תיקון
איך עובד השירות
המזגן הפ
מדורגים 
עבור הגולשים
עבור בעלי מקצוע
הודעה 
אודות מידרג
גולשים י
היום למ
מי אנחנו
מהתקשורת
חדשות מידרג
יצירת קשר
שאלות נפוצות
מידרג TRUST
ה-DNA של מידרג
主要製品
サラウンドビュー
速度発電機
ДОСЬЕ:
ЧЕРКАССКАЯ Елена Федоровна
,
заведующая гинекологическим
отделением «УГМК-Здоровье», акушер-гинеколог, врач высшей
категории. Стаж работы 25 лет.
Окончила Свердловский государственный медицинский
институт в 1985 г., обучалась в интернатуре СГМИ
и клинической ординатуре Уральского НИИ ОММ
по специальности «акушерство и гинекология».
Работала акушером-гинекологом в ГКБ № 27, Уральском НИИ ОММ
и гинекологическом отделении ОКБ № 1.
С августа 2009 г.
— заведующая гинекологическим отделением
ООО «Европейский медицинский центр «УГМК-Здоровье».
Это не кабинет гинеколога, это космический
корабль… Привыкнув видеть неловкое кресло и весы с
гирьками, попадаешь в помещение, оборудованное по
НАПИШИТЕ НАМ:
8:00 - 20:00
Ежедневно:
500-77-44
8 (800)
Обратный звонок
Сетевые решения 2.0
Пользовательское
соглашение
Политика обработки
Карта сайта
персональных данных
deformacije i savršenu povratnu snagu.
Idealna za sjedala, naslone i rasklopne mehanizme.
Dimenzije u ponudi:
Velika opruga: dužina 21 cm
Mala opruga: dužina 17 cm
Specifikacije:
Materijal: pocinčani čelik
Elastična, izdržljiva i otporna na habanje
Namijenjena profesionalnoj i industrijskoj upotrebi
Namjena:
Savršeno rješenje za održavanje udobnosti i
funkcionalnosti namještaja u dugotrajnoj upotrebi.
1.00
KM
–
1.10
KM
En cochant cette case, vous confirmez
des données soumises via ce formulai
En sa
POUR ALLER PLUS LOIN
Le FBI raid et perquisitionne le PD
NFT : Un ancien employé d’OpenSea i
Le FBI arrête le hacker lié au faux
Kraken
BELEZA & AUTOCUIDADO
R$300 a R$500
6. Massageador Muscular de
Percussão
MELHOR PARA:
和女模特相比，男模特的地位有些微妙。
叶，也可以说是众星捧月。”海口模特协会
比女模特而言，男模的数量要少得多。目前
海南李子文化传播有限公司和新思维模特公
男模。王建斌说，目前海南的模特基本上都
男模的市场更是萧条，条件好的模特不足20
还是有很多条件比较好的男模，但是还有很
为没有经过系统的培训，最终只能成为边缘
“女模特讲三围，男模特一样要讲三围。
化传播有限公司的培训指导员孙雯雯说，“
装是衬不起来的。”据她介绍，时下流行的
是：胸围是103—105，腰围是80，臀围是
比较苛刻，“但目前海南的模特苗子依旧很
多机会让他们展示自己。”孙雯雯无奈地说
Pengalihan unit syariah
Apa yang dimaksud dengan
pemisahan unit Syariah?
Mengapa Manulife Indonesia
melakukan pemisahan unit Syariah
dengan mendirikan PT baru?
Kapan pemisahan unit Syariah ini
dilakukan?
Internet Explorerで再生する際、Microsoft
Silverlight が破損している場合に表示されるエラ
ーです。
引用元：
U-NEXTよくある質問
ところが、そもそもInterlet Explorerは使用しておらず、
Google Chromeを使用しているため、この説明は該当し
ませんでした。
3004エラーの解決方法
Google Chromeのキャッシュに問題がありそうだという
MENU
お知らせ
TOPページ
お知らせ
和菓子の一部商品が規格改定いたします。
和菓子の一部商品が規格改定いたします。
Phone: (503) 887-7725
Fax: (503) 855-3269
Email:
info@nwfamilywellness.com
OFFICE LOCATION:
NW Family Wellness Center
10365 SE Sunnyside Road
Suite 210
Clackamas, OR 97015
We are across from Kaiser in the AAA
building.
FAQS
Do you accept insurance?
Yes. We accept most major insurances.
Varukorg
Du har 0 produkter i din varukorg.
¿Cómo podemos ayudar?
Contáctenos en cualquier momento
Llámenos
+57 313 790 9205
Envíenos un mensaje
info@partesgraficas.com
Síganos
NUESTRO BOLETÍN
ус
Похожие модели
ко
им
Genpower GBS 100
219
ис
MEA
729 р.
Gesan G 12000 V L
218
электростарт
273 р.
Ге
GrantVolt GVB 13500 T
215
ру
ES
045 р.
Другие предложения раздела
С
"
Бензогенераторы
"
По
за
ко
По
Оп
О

*Exercise description*
Go through the entries and copy each line holding the string "unit".

*Result of this task*
Pengalihan unit syariah
pemisahan unit Syariah?
melakukan pemisahan unit Syariah
Kapan pemisahan unit Syariah ini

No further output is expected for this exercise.